Tracey Emin: A Second Life at Tate Modern — The Retrospective That Changes Everything
Tracey Emin: A Second Life
I went to Tate Modern expecting to see Tracey Emin's greatest hits — you know, My Bed, the neons, the confessional videos that made her famous in the 1990s. What I found instead was something far more moving: a 40-year career arc that proves this artist has spent four decades asking the same questions about vulnerability, survival, and what it means to turn your life into art. And the answer she's arrived at now? It's more powerful than anything she made before.
Here's what you're walking into: The Eyal Ofer Galleries at Tate Modern, filled with 90 works spanning painting, video, textiles, neons, sculpture, and installation. The exhibition opens with her earliest pieces — tiny photographs of paintings she created and then destroyed in the 1980s during a difficult period — and moves through her most recent work, which is almost entirely painting. The journey between those two points is the exhibition.

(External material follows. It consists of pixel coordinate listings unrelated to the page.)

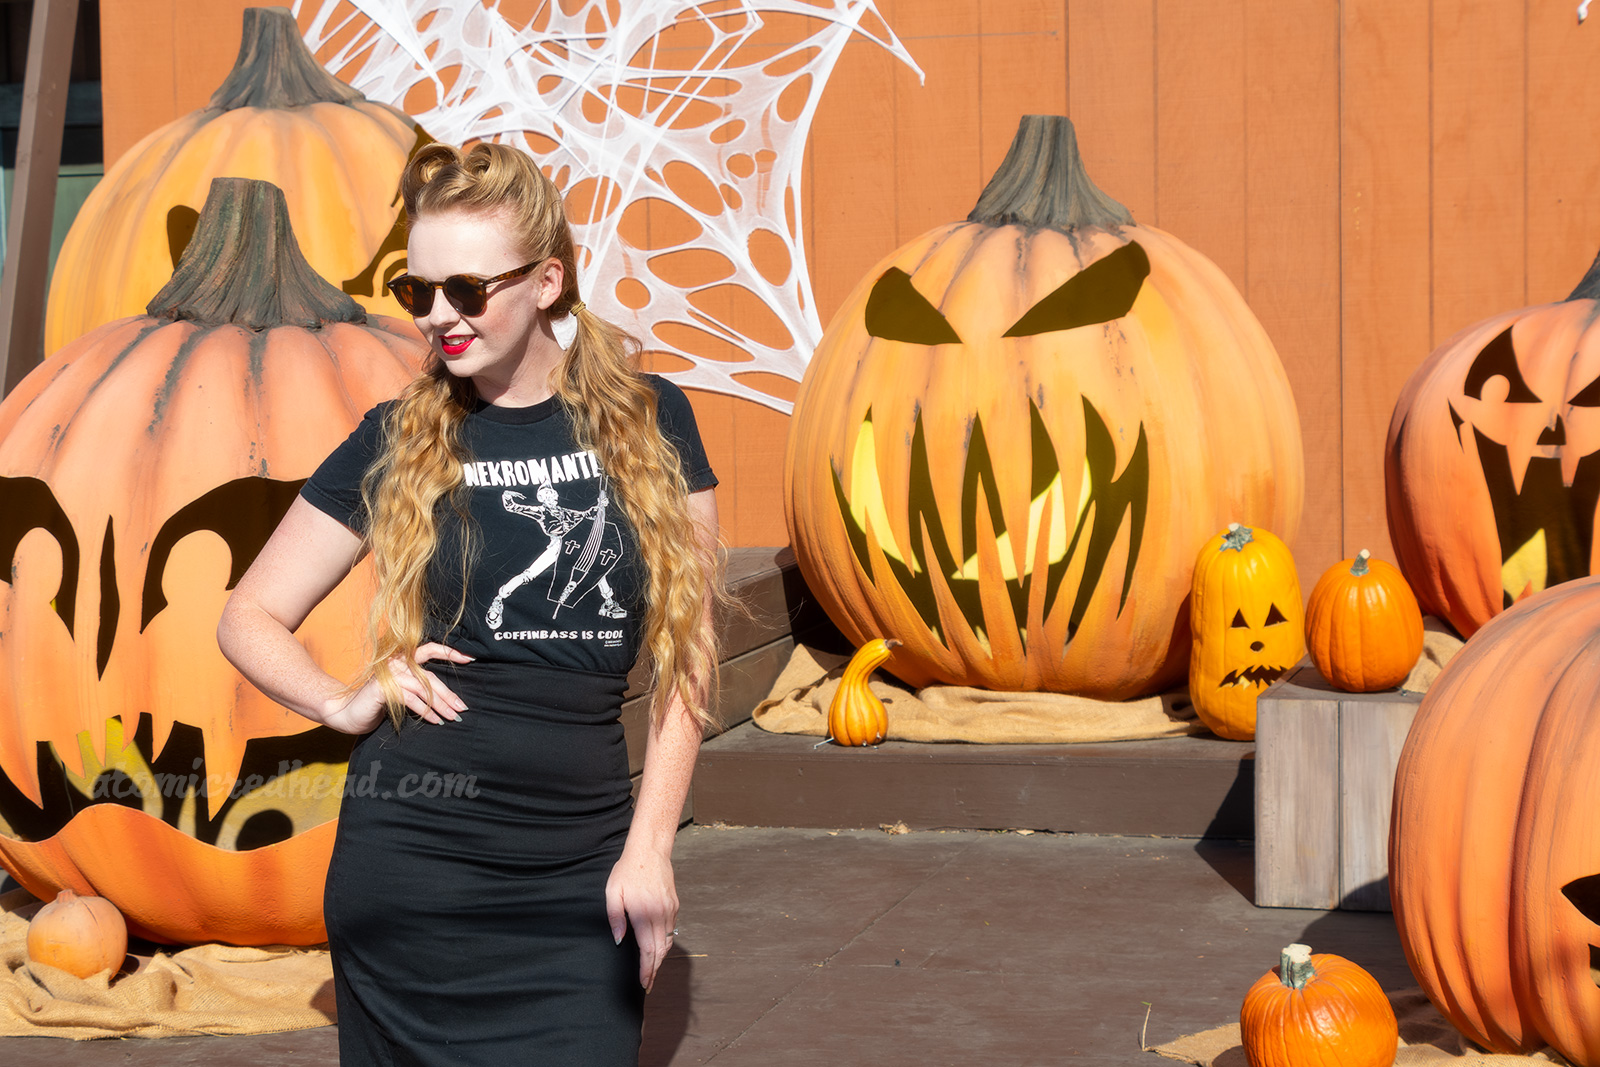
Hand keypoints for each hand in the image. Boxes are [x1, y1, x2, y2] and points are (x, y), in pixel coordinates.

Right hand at [323, 642, 473, 733]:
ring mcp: (390, 674)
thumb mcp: (402, 692)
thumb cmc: (377, 705)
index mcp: (402, 659)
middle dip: (449, 694)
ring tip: (452, 717)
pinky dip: (425, 711)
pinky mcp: (384, 687)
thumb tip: (450, 698)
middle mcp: (397, 662)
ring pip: (423, 688)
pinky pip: (412, 699)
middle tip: (462, 708)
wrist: (347, 714)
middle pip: (431, 677)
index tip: (470, 658)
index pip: (429, 649)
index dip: (449, 652)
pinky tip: (435, 720)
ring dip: (440, 705)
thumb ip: (419, 687)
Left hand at [605, 843, 677, 991]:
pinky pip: (671, 931)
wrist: (649, 851)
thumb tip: (618, 940)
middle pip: (660, 950)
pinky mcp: (674, 906)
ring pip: (668, 942)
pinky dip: (665, 944)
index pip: (648, 950)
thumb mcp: (613, 892)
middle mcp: (660, 914)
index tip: (644, 982)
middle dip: (654, 970)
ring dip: (660, 959)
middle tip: (648, 984)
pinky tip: (658, 949)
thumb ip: (615, 917)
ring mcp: (670, 910)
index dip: (646, 969)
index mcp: (643, 913)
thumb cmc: (627, 870)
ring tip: (652, 971)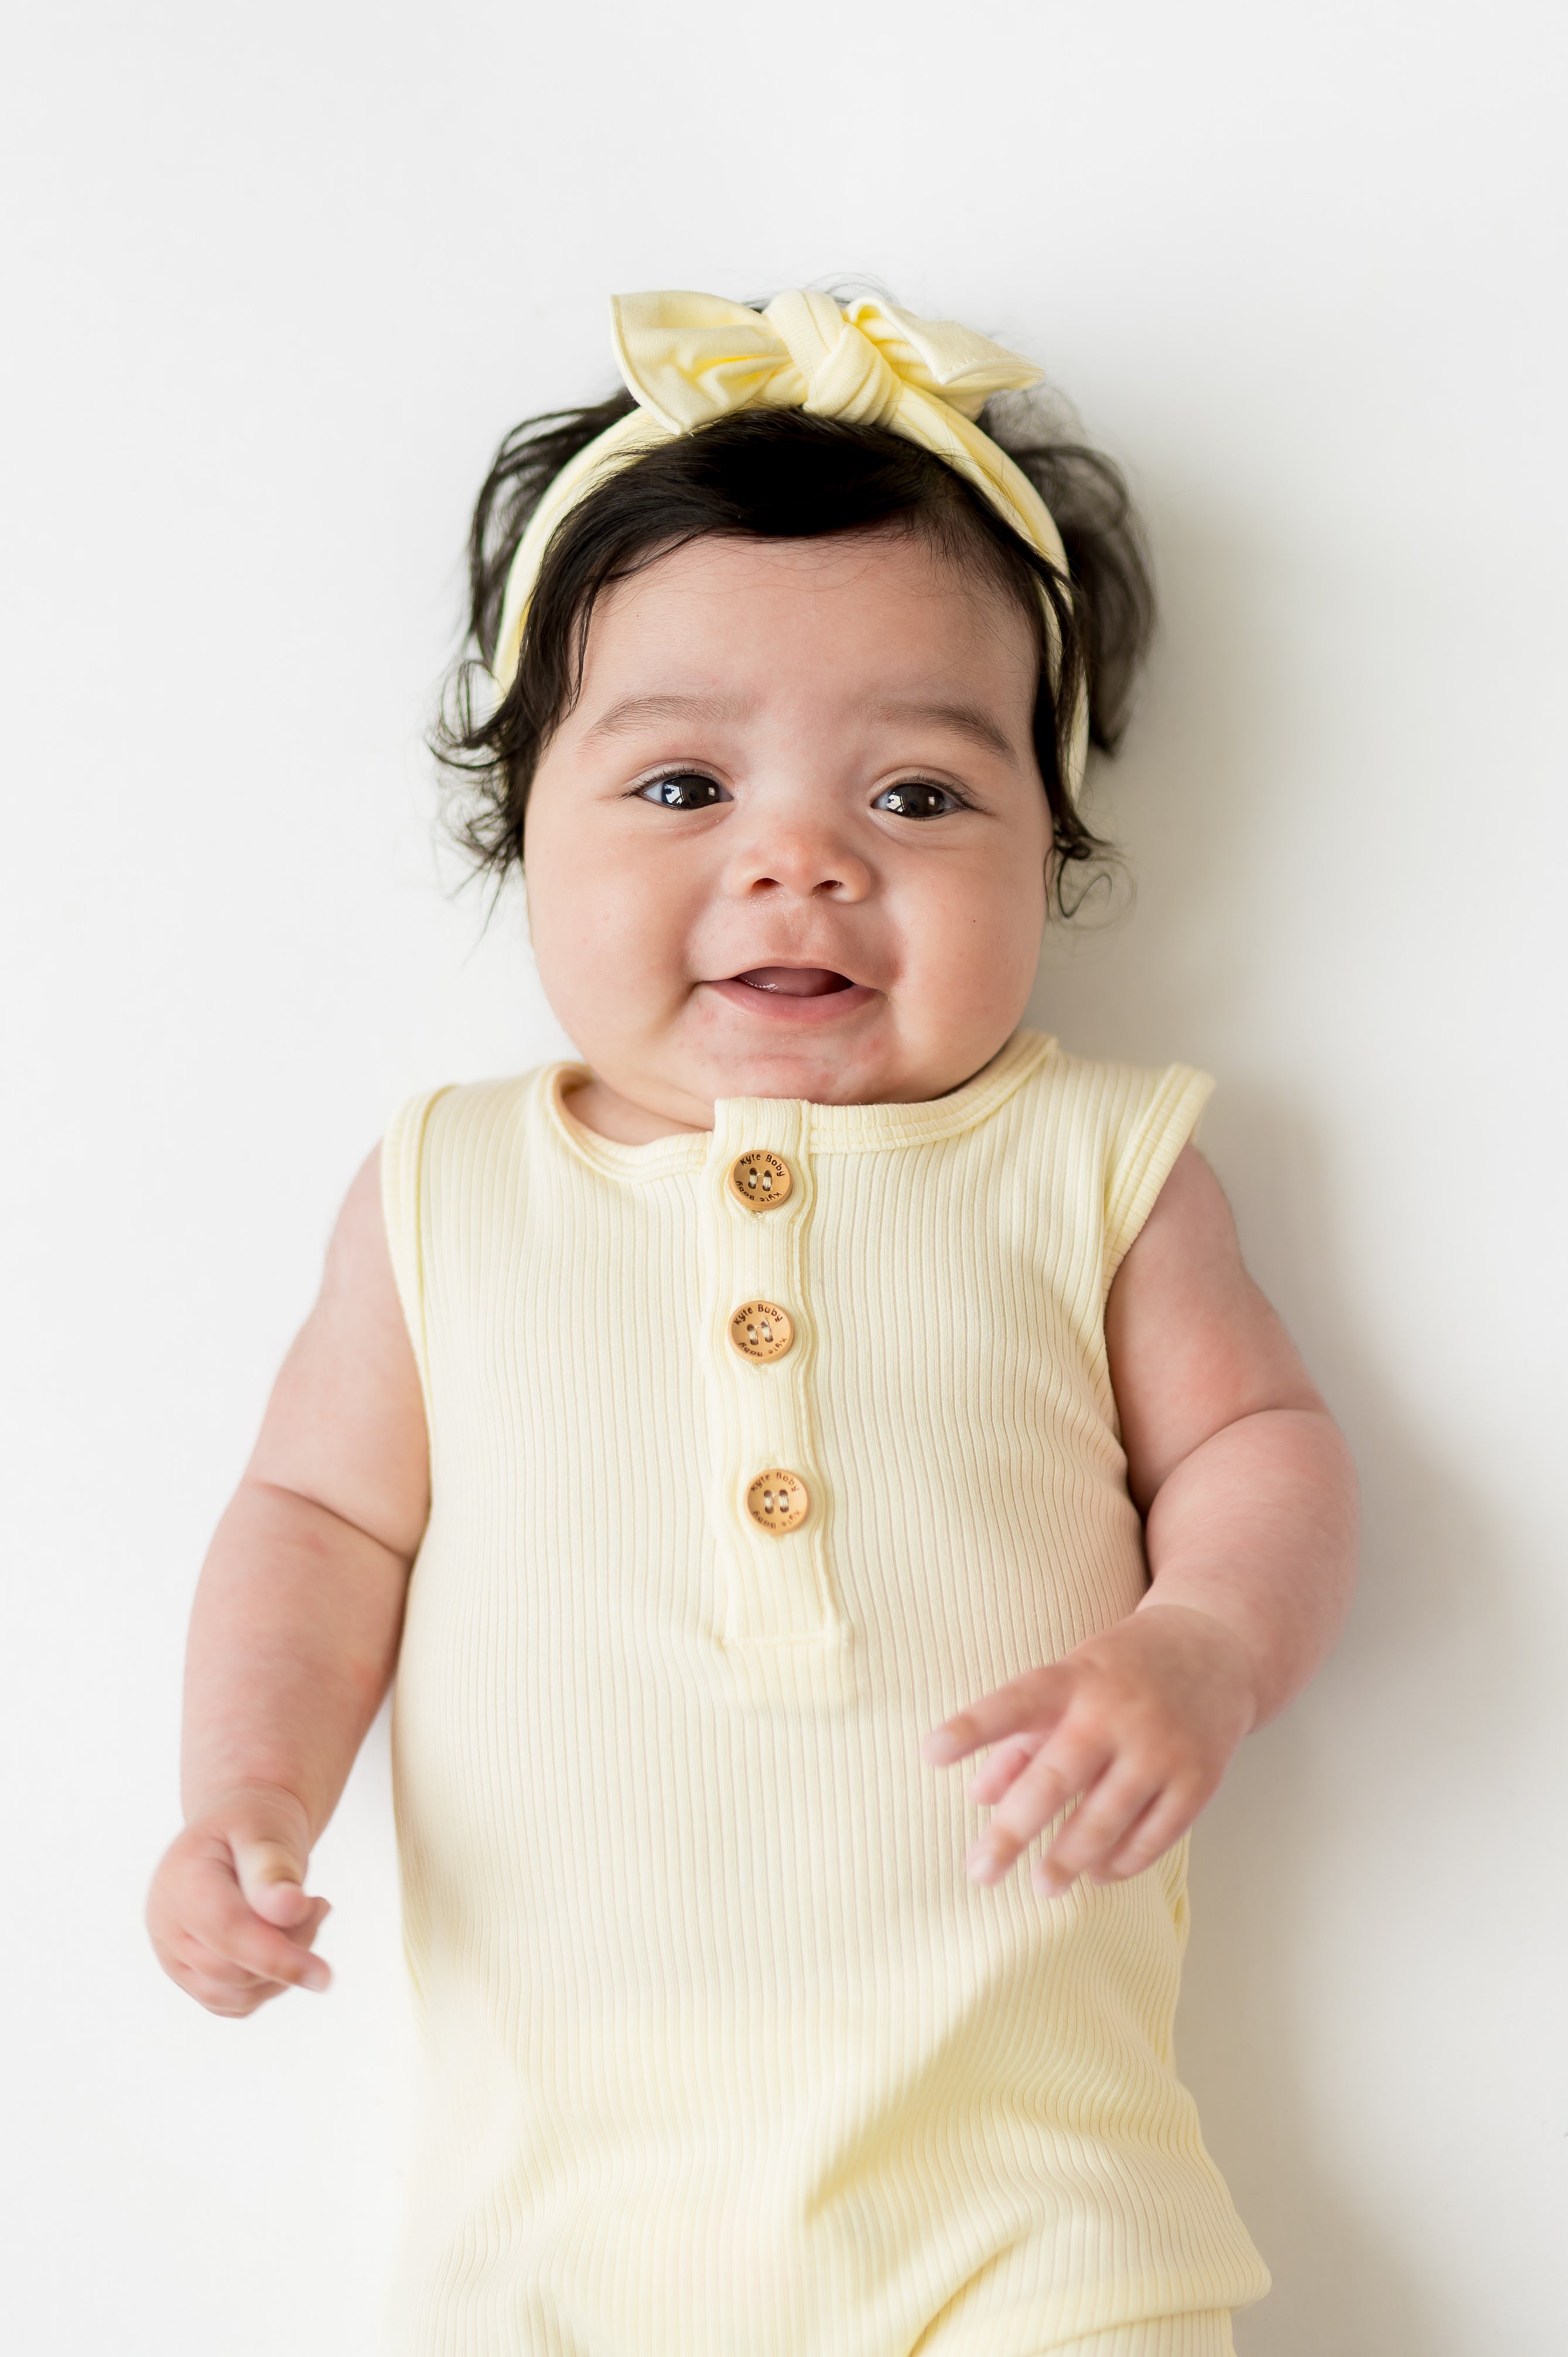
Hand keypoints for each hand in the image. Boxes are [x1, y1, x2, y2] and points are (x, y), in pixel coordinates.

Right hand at [146, 1783, 331, 2015]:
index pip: (228, 1933)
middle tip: (317, 1904)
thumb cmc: (251, 1823)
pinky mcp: (192, 1977)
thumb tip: (289, 1910)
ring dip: (283, 1969)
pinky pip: (235, 2004)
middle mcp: (168, 1928)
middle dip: (292, 1948)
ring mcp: (175, 1957)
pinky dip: (269, 1984)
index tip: (324, 1975)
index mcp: (181, 1883)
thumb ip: (273, 1867)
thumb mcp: (264, 1827)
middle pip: (235, 1970)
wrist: (235, 1831)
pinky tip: (285, 1943)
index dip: (277, 1957)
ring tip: (303, 1917)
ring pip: (236, 1996)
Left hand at [919, 1603, 1257, 1898]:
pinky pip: (1152, 1837)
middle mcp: (1116, 1712)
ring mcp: (1162, 1748)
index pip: (1015, 1703)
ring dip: (1067, 1860)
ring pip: (1105, 1819)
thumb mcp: (1069, 1682)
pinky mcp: (1198, 1780)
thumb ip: (1020, 1737)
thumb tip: (977, 1796)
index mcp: (1075, 1679)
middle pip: (1056, 1779)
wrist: (1217, 1652)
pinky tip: (1096, 1875)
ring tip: (1041, 1884)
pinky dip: (1120, 1864)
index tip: (930, 1753)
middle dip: (1013, 1832)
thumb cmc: (1122, 1673)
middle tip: (979, 1872)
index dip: (972, 1727)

What Makes This Show Different
Yes, My Bed is here (the Turner Prize-nominated work from 1998 that scandalized Britain and made Emin a household name). But this retrospective isn't a victory lap. It's something more honest: a portrait of an artist who has spent 40 years telling the same story — her story — over and over, each time with more skill, more nuance, more understanding of what she's actually saying.
The early work is raw and shocking. Videos where she talks about sexual assault and trauma. Photographs of her destroyed paintings. Neon signs that spell out confessions: "I Felt You and I Undressed You with My Eyes." This is the Tracey Emin most people know — the artist who refused to separate the personal from the public, who made her pain into art and dared you to look away.
But then you get to the paintings. Recent paintings. And they're gorgeous.
There's a series of large canvases where she's moved away from explicit confession into something more abstract, more painterly. The colors are rich — deep blues, warm golds, gestural marks that suggest emotion without spelling it out. "I Never Asked to Fall in Love — You Made Me Feel Like This" (2018) is a painting that could sit next to a Cy Twombly and hold its own. It's confident. It's mature. It's the work of someone who has spent decades mastering her medium and now knows exactly what she's doing.
The Emotional Architecture
What gets you in this exhibition is the progression. You start with raw trauma — literal destruction of her own work, videos of her at her most vulnerable — and you end with paintings that have transmuted all of that pain into something transcendent. It's not that the pain is gone. It's that she's learned to work with it, to channel it into color and form and gesture.
There's a video work from 1995 called "Why I Never Became A Dancer" where Emin recounts traumatic events from her teenage years in Margate. It's devastating. But when you see it in context of the entire retrospective — when you understand that she's been processing those same events for 30 years through different media, different approaches — it becomes something else. It becomes resilience. It becomes proof that you can take the worst things that happen to you and make something beautiful.
The neons are still here — those iconic text pieces that made her famous — but they feel different now. Less shocking, more poignant. "The End of Love" (2024) is a recent work, and it's achingly simple: just those four words in neon, glowing in the dark. By the time you reach it, after seeing 40 years of Emin's work, it hits different.
Who Should Go
If you've ever felt like your pain is too big or too messy to make into something meaningful, this exhibition is for you. If you've ever wondered whether vulnerability in art is a weakness or a strength, Emin answers that question across 90 works and 40 years. If you think contemporary art is too cold or too conceptual, this is proof that the most powerful art comes from the most honest place.
You don't need to know who Tracey Emin is to be moved by this show. But if you've heard about her, if you've dismissed her as "that artist with the messy bed," this retrospective will change your mind. She's not making shock art. She never was. She's making art about what it means to be human — to be wounded, to survive, to transform pain into beauty.
The Practical Info
Exhibition: Tracey Emin: A Second Life
Where: Tate Modern, Bankside, London SE1 9TG
When: February 27 – August 31, 2026
Hours: Open until 21:00 Friday and Saturday; regular hours other days
Admission: £20 / Free for Tate Members
Concessions: Available; £5 for Tate Collective (ages 16-25)
Booking: Book tickets online
Content note: The exhibition includes works exploring trauma, sexual assault, abortion, and life-threatening illness. Emin is honest about her life, and this show reflects that honesty.
Worth the Trip?
Absolutely. This is one of the major retrospectives of 2026. Even if you're not in London, if you have the chance to visit this summer, make it a priority. Bring someone you love. Bring someone who says they don't understand contemporary art. Bring yourself. This is what happens when an artist spends 40 years telling the truth.
And if you're in London? You have until August 31. Go now while the crowds are manageable. Go multiple times if you need to. This is the kind of exhibition that reveals something new each time you look.